-- Texto mostrado --

- - -

Royo Marín, OP, Teología de la Perfección Cristiana, 369-376
El apetito sensitivo, llamado también sensualidad, es una fuerza genérica dividida en dos potencias, que son las dos especies del apetito sensitivo, a saber: el apetito concupiscible y el irascible. El primero tiene por objeto el bien deleitable y de fácil consecución; el segundo, el bien arduo y difícil de alcanzar. Y estas dos inclinaciones no pueden reducirse a un principio único o en especie átoma, sino que arguyen forzosamente dos potencias realmente distintas entre sí.
Los diferentes movimientos del apetito sensitivo hacia el bien aprehendido por los sentidos dan origen a las pasiones. Regular y purificar el funcionamiento de éstas equivale, pues, a la regulación y purificación del apetito sensitivo.

- - -

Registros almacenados

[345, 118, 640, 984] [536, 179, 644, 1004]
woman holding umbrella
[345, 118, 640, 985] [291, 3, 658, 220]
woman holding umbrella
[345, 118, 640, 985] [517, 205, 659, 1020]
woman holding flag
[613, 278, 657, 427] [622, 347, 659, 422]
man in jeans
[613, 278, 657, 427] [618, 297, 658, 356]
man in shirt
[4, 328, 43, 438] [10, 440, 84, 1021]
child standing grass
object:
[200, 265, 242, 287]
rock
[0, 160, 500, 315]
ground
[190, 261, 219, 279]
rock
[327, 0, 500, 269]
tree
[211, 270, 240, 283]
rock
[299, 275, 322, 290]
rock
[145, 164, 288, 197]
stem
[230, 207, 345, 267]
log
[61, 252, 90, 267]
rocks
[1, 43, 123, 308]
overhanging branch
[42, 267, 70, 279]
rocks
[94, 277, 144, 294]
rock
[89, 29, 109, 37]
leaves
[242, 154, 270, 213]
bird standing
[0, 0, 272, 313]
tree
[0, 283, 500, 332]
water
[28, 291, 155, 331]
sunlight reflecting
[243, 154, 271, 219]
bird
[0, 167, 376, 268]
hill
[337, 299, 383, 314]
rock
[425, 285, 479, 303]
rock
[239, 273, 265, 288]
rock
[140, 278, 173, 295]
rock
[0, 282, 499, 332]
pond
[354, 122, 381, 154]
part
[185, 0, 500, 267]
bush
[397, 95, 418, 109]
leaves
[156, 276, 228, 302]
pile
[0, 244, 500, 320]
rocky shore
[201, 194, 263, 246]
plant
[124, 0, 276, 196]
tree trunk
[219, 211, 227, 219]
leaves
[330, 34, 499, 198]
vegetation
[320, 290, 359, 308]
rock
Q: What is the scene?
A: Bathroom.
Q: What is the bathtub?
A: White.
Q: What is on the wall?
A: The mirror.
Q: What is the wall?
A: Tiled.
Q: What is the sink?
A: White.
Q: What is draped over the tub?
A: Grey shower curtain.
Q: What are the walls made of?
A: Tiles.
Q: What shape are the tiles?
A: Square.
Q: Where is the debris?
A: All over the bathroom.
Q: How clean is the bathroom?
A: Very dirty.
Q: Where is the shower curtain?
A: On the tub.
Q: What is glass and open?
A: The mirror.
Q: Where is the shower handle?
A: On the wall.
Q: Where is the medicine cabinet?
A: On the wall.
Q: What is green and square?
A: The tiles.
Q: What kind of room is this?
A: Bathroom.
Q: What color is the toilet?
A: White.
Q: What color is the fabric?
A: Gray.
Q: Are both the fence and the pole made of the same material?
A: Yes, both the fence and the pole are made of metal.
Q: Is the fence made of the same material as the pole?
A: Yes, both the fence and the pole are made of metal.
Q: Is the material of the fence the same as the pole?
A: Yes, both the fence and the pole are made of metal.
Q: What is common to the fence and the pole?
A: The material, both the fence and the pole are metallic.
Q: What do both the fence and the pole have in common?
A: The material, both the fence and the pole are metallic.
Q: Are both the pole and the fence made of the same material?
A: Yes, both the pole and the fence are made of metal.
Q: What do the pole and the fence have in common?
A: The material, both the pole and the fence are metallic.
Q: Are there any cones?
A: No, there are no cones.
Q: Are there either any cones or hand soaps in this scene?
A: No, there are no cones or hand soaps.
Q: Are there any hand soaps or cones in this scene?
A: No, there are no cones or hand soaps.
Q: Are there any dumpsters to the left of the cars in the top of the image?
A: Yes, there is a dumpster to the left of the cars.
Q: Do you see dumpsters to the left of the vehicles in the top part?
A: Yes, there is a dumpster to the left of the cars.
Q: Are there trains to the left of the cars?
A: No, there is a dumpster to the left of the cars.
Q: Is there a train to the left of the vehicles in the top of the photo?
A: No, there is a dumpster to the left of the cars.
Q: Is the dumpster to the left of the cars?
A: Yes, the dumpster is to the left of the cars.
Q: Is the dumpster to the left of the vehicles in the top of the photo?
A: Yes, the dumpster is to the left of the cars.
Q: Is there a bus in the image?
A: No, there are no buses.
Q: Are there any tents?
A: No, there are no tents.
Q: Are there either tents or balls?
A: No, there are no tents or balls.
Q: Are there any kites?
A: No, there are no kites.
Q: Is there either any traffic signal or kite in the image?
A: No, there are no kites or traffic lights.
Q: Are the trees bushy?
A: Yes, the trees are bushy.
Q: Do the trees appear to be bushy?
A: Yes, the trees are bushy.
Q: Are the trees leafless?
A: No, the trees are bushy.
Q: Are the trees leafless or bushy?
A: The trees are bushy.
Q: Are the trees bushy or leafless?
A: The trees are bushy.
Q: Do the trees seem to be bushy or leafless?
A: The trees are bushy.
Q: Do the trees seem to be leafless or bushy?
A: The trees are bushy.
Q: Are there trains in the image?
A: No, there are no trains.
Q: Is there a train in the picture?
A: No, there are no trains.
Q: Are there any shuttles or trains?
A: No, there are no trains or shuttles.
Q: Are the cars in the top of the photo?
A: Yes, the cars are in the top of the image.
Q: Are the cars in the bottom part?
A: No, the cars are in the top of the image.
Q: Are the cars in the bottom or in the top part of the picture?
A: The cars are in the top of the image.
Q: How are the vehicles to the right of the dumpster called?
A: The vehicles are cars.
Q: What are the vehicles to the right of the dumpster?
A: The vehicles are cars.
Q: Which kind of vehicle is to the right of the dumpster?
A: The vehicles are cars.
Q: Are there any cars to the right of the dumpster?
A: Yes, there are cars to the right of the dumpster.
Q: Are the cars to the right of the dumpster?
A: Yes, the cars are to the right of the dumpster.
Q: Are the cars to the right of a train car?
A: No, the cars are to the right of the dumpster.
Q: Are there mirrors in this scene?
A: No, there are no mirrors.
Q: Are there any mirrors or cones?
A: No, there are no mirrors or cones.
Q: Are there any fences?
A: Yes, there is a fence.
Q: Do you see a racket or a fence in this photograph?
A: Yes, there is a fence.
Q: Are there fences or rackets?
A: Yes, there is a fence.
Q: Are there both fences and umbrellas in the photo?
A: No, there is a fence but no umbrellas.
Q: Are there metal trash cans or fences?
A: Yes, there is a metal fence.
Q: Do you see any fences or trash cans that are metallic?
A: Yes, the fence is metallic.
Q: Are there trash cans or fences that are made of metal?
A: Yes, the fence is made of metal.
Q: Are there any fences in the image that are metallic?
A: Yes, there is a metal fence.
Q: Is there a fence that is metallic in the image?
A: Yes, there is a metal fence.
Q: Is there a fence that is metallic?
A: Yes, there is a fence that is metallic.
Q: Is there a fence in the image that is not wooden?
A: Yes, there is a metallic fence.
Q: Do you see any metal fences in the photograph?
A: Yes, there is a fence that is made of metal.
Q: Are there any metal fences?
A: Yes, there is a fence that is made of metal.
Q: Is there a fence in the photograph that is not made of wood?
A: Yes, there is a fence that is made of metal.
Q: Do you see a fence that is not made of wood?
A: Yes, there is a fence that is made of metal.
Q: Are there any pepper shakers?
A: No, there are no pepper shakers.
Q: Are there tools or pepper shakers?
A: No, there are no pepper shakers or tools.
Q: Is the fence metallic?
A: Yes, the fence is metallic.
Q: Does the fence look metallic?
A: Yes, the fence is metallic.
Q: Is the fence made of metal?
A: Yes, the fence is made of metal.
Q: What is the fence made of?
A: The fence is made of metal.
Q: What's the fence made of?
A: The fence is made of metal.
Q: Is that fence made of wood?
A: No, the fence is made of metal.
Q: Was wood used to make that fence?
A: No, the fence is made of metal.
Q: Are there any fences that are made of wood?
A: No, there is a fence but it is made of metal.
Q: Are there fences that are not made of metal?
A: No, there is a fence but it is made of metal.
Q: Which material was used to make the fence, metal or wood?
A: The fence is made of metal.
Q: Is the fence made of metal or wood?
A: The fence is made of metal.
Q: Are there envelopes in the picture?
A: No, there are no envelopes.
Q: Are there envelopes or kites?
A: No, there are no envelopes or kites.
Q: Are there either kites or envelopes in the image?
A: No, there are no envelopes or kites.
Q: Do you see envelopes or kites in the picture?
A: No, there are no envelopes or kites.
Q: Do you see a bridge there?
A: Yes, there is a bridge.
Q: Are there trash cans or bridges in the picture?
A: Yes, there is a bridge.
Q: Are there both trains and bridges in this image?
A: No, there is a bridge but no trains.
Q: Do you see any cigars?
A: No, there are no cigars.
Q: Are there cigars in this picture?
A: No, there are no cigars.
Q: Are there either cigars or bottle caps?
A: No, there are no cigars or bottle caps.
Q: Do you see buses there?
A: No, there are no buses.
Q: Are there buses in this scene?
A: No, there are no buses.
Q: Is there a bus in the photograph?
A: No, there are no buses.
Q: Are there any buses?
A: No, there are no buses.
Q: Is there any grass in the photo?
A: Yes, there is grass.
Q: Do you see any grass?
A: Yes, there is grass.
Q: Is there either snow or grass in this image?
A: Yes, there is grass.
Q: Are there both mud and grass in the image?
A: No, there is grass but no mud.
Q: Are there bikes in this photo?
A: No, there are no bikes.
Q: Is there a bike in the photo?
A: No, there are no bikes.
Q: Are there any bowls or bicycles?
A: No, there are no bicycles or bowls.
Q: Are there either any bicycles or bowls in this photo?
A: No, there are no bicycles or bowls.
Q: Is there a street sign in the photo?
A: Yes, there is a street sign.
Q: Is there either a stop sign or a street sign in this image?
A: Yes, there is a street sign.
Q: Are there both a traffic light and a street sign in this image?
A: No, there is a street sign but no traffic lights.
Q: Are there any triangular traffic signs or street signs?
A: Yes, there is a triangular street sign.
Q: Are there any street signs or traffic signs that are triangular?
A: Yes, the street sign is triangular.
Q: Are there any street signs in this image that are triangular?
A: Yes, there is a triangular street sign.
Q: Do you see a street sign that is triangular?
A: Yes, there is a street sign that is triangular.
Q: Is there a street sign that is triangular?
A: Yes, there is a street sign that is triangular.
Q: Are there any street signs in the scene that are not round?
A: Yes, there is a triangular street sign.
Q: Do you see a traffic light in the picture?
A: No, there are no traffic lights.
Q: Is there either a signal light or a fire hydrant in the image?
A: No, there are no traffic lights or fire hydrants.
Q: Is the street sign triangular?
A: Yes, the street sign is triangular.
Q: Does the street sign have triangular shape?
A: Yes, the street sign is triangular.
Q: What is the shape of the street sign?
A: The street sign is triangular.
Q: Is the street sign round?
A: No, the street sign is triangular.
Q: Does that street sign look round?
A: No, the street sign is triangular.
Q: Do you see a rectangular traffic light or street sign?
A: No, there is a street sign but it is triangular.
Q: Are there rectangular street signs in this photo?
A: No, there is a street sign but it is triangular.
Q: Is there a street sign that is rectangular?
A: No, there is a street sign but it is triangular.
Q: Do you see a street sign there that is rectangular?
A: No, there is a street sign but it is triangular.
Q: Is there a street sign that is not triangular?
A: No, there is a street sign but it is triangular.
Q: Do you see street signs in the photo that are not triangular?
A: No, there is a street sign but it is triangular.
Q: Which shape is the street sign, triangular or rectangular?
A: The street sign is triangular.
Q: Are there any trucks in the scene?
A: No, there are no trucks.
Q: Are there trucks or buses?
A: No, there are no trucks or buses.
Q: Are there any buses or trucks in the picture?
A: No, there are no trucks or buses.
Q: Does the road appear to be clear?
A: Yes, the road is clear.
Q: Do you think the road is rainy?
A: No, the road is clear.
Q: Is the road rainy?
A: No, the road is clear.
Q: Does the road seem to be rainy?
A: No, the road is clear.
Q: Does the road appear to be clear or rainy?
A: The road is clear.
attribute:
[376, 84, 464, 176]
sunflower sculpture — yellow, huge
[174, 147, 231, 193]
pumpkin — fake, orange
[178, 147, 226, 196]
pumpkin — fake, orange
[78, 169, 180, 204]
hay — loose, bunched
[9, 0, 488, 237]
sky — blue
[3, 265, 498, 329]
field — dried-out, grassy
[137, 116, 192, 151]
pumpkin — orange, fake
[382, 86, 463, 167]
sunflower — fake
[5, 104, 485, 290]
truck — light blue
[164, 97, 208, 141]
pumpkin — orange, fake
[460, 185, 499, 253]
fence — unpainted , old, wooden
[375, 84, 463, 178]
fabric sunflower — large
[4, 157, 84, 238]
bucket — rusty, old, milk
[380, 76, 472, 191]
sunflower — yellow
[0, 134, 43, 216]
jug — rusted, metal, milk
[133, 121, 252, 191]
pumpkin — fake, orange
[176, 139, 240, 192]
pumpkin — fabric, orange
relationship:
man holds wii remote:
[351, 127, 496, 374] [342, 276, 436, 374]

- - -

-- Lo que se pide --
Reescribe el fragmento del texto sobre el apetito sensitivo que se abre con las palabras que contienen "Royo Marín, OP, Teología" y se cierra con "del apetito sensitivo.", cambiando "sensualidad" por "sensibilidad".

-- Resultado --
Royo Marín, OP, Teología de la Perfección Cristiana, 369-376
El apetito sensitivo, llamado también sensibilidad, es una fuerza genérica dividida en dos potencias, que son las dos especies del apetito sensitivo, a saber: el apetito concupiscible y el irascible. El primero tiene por objeto el bien deleitable y de fácil consecución; el segundo, el bien arduo y difícil de alcanzar. Y estas dos inclinaciones no pueden reducirse a un principio único o en especie átoma, sino que arguyen forzosamente dos potencias realmente distintas entre sí.
Los diferentes movimientos del apetito sensitivo hacia el bien aprehendido por los sentidos dan origen a las pasiones. Regular y purificar el funcionamiento de éstas equivale, pues, a la regulación y purificación del apetito sensitivo.